Dani 13/03/2024
Sustenta a realidade na qual critica.
É difícil compreender quem recomenda esse livro para dar início aos clássicos brasileiros e principalmente como ainda é uma leitura obrigatória nas escolas. É um livro pesado, predominantemente racista que me incomodou do início ao fim e estragou a minha experiência do vínculo que se deve aflorar da história com o leitor.
O racismo é extremo não só pelos personagens, mas pelo autor que descreve todas as mulheres pretas com palavras excessivamente repulsivas e segue os estereótipos da ''mãe preta'' ou a ''mulata''. O autor parece não saber descrever uma mulher preta que estivesse dentro do padrão de beleza estético sem a sensualizar, acrescentar alguma espécie de lascívia e que a própria fosse culpada de sua própria beleza ou essa tal ''sensualidade'' que a carregava, como se fosse proposital por qualquer assédio sexual que viesse a sofrer em algum futuro.

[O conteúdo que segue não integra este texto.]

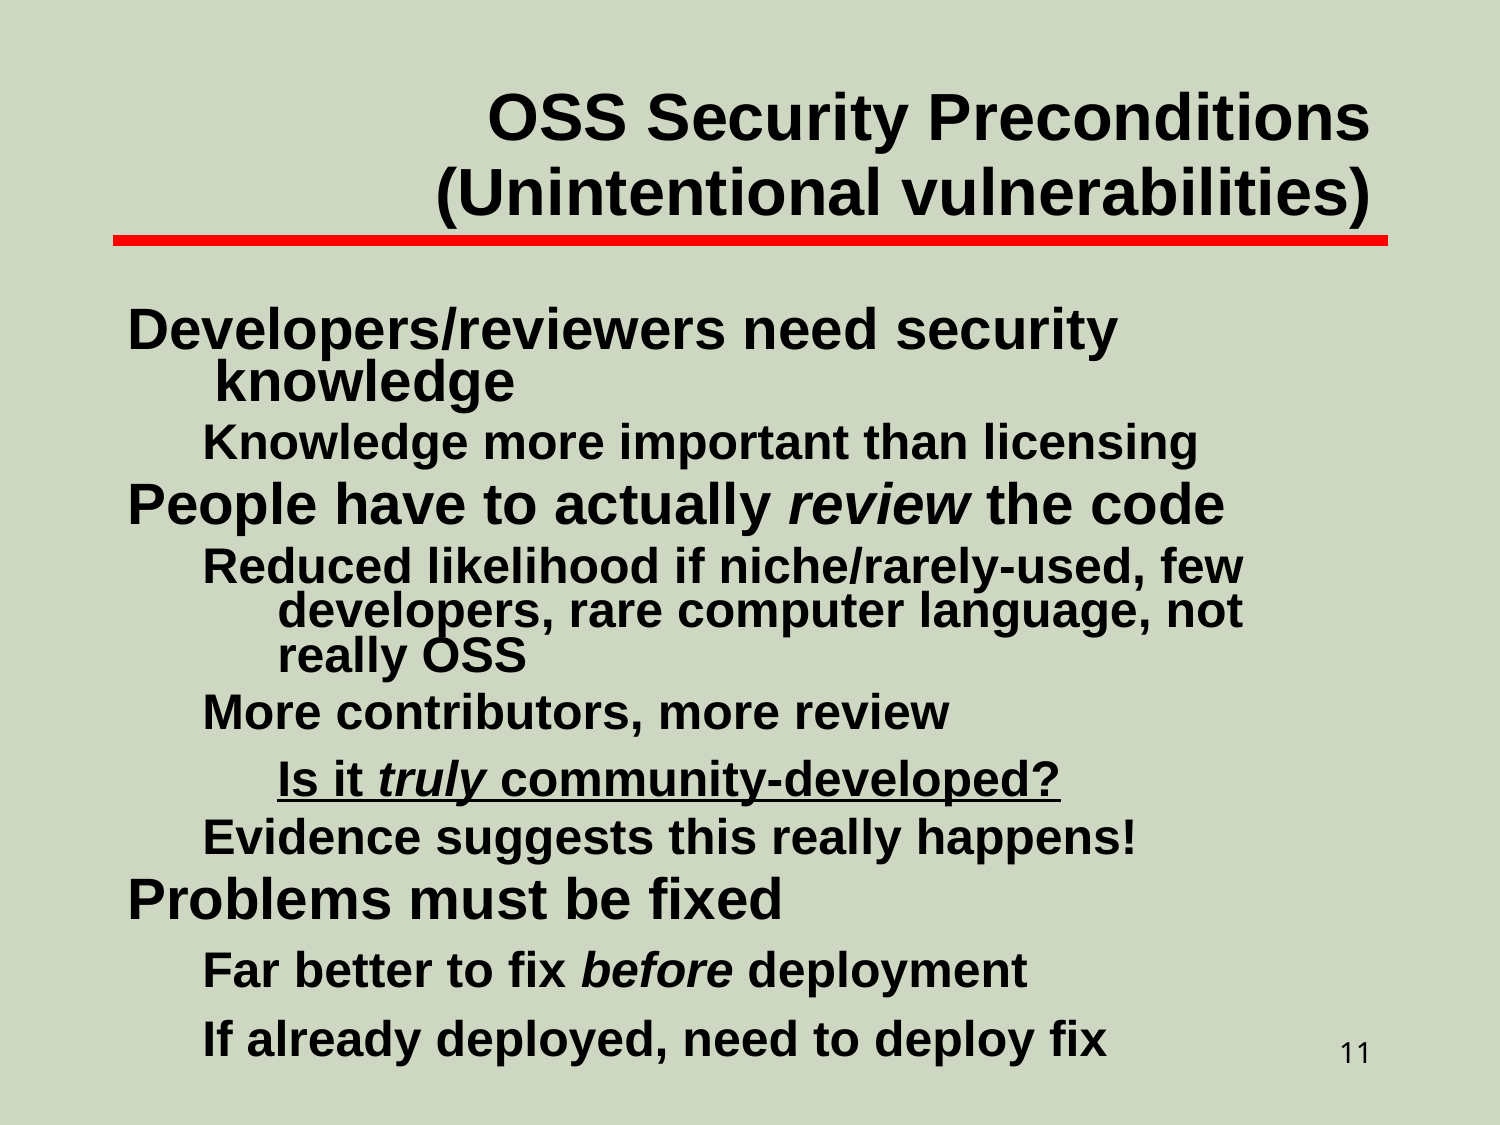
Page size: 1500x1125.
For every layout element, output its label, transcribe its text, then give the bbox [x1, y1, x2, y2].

title OSS Security Preconditions (Unintentional vulnerabilities) [337, 72, 1388, 238]
list Developers/reviewers need security knowledge Knowledge more important than licensing People have to actually review the code Reduced likelihood if niche/rarely-used, few developers, rare computer language, not really OSS More contributors, more review Is it truly community-developed? Evidence suggests this really happens! Problems must be fixed Far better to fix before deployment If already deployed, need to deploy fix [112, 299, 1388, 1088]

A mão pesava sobretudo para falar de mulheres negras, mas seguindo o machismo temporal, as descrições das mulheres brancas eram igualmente desprezíveis, por uma fixação de características ruins, apequenando-as, não possuindo uma significação, e até mesmo as que estivessem dentro do padrão de beleza do auge da branquitude, não era reconhecida declaradamente. Em contrapartida os homens tinham descrições amenas, flácidas, que massageavam o ego de sua espécie, recebendo até elogios que auxiliavam os traços estruturais da misoginia da época.

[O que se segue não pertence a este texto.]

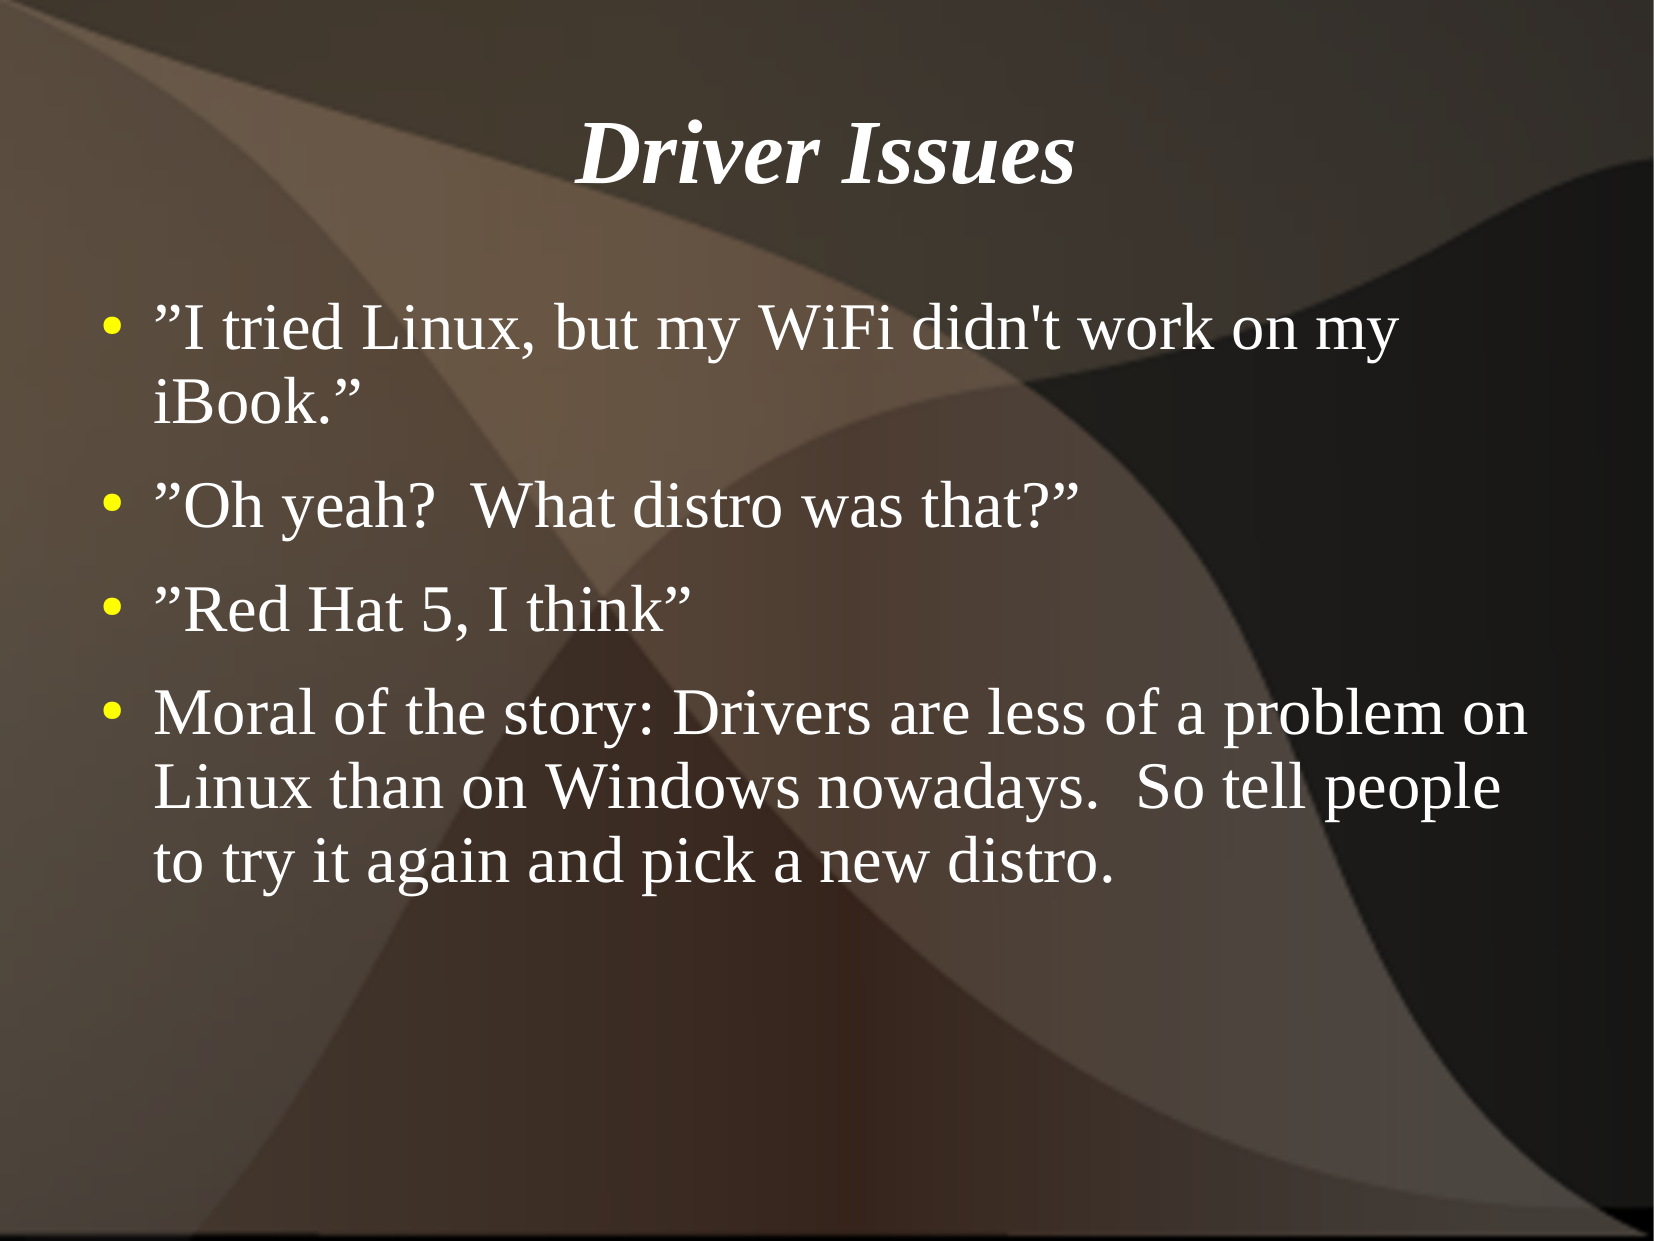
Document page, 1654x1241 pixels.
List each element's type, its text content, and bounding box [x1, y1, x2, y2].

title Driver Issues [82, 49, 1571, 257]
list ”I tried Linux, but my WiFi didn't work on my iBook.” ”Oh yeah? What distro was that?” ”Red Hat 5, I think” Moral of the story: Drivers are less of a problem on Linux than on Windows nowadays. So tell people to try it again and pick a new distro. [82, 290, 1571, 1109]
picture [0, 0, 1654, 1241]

Para não se largar o livro por desgosto e tentar embarcar na história em si, é preciso relembrar a todo momento o tempo em que o livro fora escrito e, tentar separar a história do autor; mas também recomendo verificar a lista de gatilhos antes de lê-lo, pois há a romantização do relacionamento abusivo, ciúmes extremos, normalização da violência contra a mulher, homofobia, assédio sexual, estupro, morte a sangue frio, entre outros.

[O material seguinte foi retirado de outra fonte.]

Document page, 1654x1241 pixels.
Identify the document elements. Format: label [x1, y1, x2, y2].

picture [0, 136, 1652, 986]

A depender do leitor, ele terá um choque de realidade pela identificação com as favelas do Rio de Janeiro, não só pela estética, mas o entendimento para com a polícia, a obediência ao dono do cortiço, o enfretamento com os cabeças de gato e todo o partido tomado pelos dois lados e até mesmo pelos policiais etc. E daí partimos para a empatia com os personagens pelo arco de cada história e até nos divertimos em certas situações.
O autor sabia no íntimo, detalhadamente, as dores que algumas pessoas sofriam e outras nem sequer desenvolveu o lado psicológico, como por exemplo o caso de Piedade e a Bertoleza, onde é possível identificar mais uma vez o racismo estrutural. Ele tipifica de jeito intenso o que Piedade sentiu aquela noite quando o marido não voltou para a casa, e essa parte da leitura dará aflição a qualquer pessoa que já teve a experiencia de um relacionamento que lhe fez mal, entendendo que ali não há exageros, mas o caso de Bertoleza foi extremamente angustiante, uma vez que o autor esquece da existência da personagem, apenas discursou brevemente no início e durante todo o corrido arco da personagem ao final da história, que o leitor já conseguiria entender que o fim de Bertoleza estava próximo, é descrito de forma crua e rasa, como se a mulher não tivesse sentimentos profundos e íntimos, concluindo ao final ridículo.
Então, ao total do livro, se passa uma mensagem sobre uma realidade concreta, e no desfecho agonizante isso é afirmado, porém, ao mesmo tempo, o autor faz parte desse contexto, ele contribui para a realidade ser como é, e consequentemente faz soar esse livro ser uma tremenda hipocrisia.